Immediate Postoperative Monitoring
- Immobilization: The flap must be absolutely protected. The patient must be instructed, and the nursing staff trained, to avoid pulling on the affected arm under any circumstances.
- Hourly Checks: The flap is inspected through the bandage window, and its circulatory status (color, capillary refill, turgor, and temperature) is evaluated hourly for the first 48 hours.
- Managing Ischemia: If signs of excessive tension, pedicle torsion, venous congestion, or expanding hematoma become evident:
- Immediately reposition the limb to relieve tension.
- Loosen or change the circumferential bandage.
- Remove specific inset sutures to relieve localized ischemia.
- Evacuate any underlying hematomas promptly in the operating room if necessary.
- Wound Hygiene: Bandages are changed, and the wound margins are cleaned frequently with sterile saline to decrease exudate buildup and prevent unpleasant odors associated with the closed environment.
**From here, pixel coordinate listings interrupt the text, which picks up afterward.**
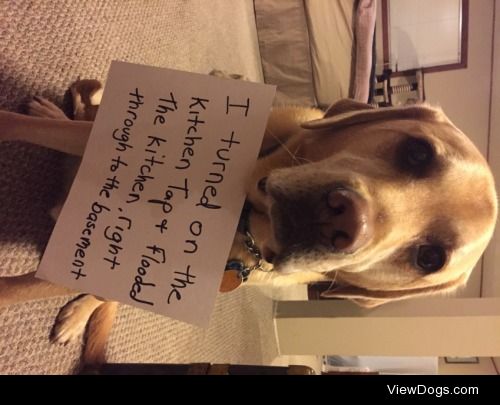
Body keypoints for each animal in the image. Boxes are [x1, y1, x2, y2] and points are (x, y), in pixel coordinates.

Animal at [0, 81, 498, 362]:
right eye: (418, 153)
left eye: (429, 258)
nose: (343, 220)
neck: (242, 214)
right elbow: (23, 126)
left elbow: (18, 291)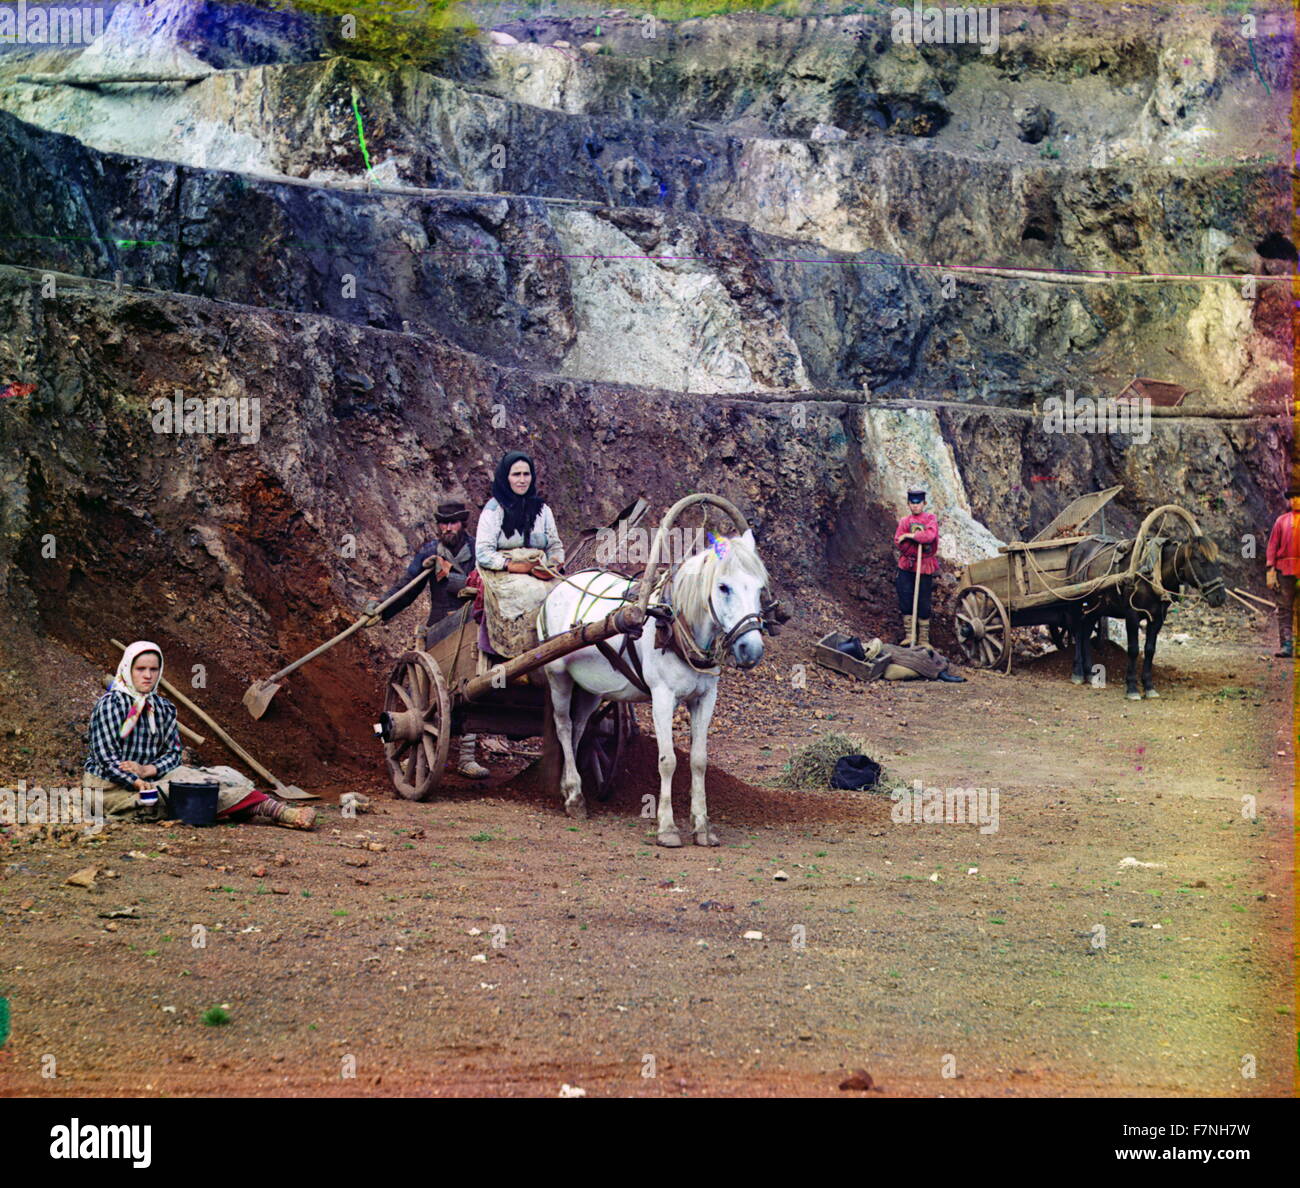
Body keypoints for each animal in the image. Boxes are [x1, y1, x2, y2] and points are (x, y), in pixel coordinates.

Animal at [535, 527, 764, 842]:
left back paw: (571, 786)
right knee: (564, 726)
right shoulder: (663, 697)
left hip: (592, 687)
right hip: (558, 675)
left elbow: (699, 760)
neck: (675, 625)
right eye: (723, 587)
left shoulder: (706, 697)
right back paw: (574, 798)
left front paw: (702, 826)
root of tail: (558, 588)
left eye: (759, 588)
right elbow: (667, 761)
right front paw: (667, 827)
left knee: (580, 726)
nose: (751, 649)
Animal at [1060, 535, 1222, 696]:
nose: (1221, 596)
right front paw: (1132, 687)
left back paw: (1090, 673)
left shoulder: (1158, 618)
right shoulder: (1132, 615)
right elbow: (1133, 650)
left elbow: (1150, 649)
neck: (1152, 573)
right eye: (1202, 561)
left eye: (1218, 561)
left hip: (1097, 607)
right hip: (1075, 601)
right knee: (1078, 630)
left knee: (1086, 629)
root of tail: (1078, 547)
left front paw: (1149, 686)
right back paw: (1078, 672)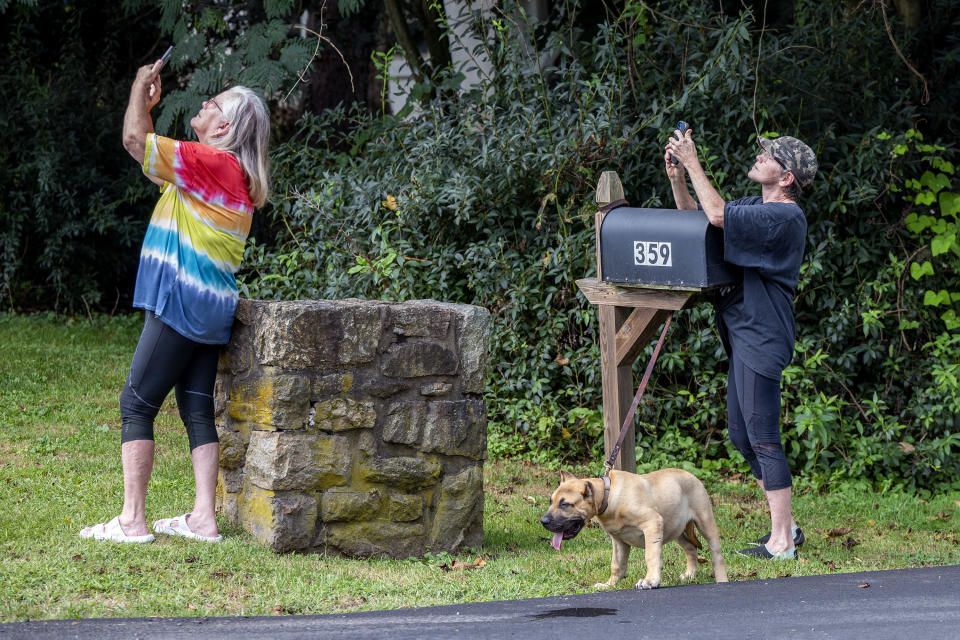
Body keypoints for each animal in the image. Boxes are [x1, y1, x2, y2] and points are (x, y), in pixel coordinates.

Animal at [540, 468, 728, 588]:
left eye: (565, 504)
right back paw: (690, 574)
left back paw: (721, 579)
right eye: (551, 501)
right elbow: (616, 564)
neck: (609, 496)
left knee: (717, 554)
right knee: (690, 548)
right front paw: (610, 585)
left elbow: (650, 556)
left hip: (705, 522)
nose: (543, 521)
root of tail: (692, 476)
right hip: (675, 529)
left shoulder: (652, 523)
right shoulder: (618, 541)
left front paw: (651, 580)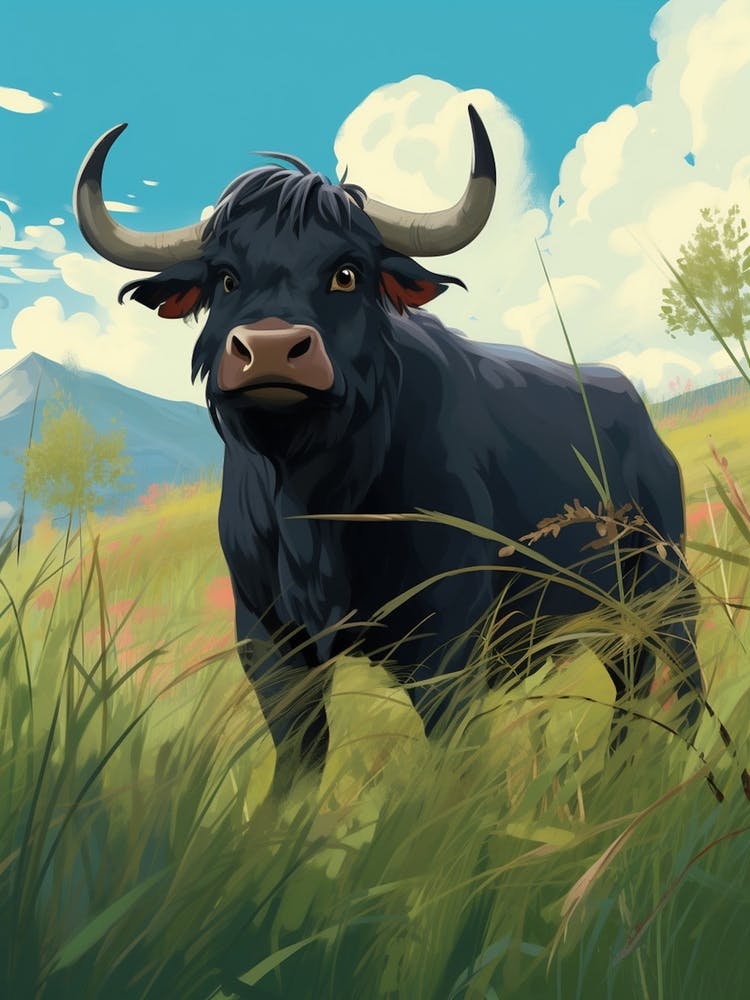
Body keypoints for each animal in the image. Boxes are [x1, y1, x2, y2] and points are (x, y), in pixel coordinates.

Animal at [74, 107, 703, 780]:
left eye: (347, 273)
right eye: (226, 278)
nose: (271, 350)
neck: (311, 501)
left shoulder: (447, 639)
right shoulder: (270, 639)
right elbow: (300, 753)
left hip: (664, 584)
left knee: (679, 671)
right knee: (630, 678)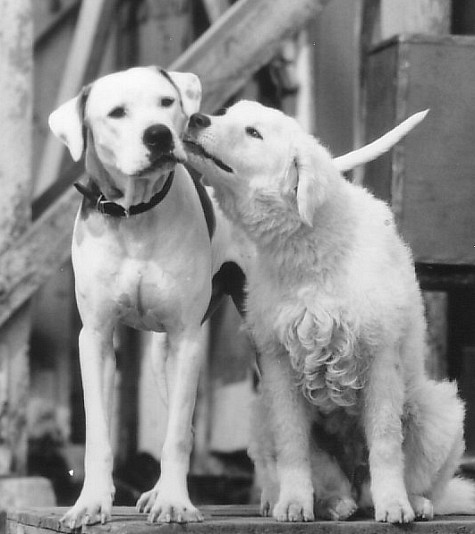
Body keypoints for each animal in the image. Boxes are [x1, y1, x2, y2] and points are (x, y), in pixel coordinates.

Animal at [184, 102, 475, 524]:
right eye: (227, 114)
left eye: (253, 132)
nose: (195, 118)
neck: (308, 248)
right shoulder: (278, 362)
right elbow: (293, 444)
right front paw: (294, 503)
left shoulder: (380, 355)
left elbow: (385, 442)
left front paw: (394, 505)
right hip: (262, 416)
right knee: (324, 480)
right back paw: (323, 502)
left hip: (439, 412)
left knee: (402, 482)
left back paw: (414, 502)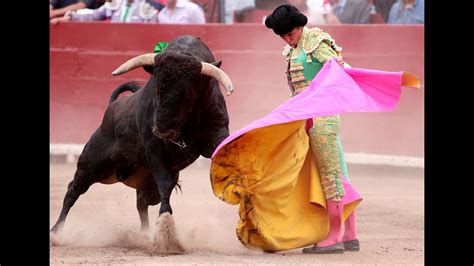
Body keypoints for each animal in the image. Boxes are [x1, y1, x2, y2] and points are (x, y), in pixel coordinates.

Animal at [51, 34, 233, 233]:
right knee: (73, 190)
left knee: (141, 203)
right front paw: (166, 225)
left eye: (187, 94)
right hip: (92, 164)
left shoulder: (217, 135)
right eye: (157, 88)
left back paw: (145, 234)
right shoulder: (154, 147)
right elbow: (165, 183)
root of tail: (111, 107)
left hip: (144, 182)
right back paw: (56, 231)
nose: (162, 129)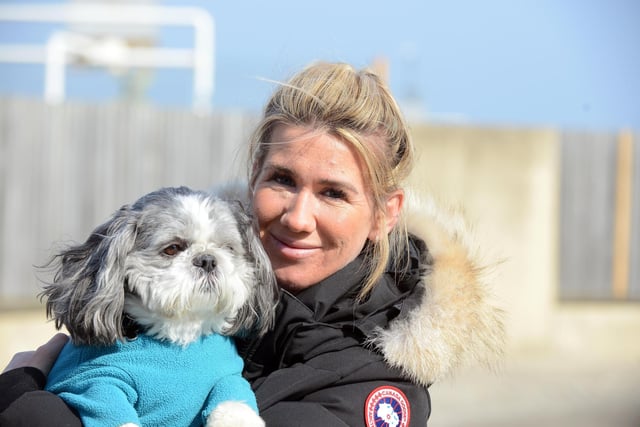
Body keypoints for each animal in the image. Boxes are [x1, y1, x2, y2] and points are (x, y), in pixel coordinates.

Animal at [40, 187, 278, 427]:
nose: (207, 260)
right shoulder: (94, 382)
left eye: (227, 248)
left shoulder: (227, 376)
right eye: (172, 249)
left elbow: (233, 402)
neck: (179, 333)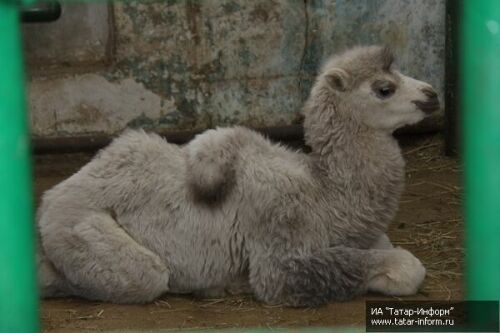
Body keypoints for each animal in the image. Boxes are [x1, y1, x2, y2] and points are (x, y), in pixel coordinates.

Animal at [37, 45, 440, 304]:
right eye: (384, 88)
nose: (432, 94)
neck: (324, 193)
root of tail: (50, 198)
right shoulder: (280, 253)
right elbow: (403, 267)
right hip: (84, 232)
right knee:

Flap Detachment and Division
- Standard Timeline: In a healthy patient with an uncomplicated course, the flap develops sufficient neovascularization from the recipient bed to allow for detachment at 3 to 4 weeks postoperatively.
- Delayed Division: If there is any clinical doubt concerning the vascularity of the inset flap, or if a large portion of the pedicle bridge is intended to be used to cover residual defect area, the detachment should be delayed.
- Waiting an additional 1 to 2 weeks (totaling 4 to 6 weeks) significantly minimizes the risk of distal marginal necrosis.
- Division Technique: The division is typically performed under local or regional anesthesia. The pedicle is sharply divided, the inset is completed on the hand, and the residual pedicle base in the groin is either inset into the donor site or excised, followed by final closure.
Rehabilitation
Following flap division, the patient will require aggressive occupational therapy. The prolonged period of immobilization often results in adhesive capsulitis of the shoulder and stiffness of the elbow and wrist. A structured, progressive range-of-motion protocol must be initiated immediately upon detachment to restore upper extremity function.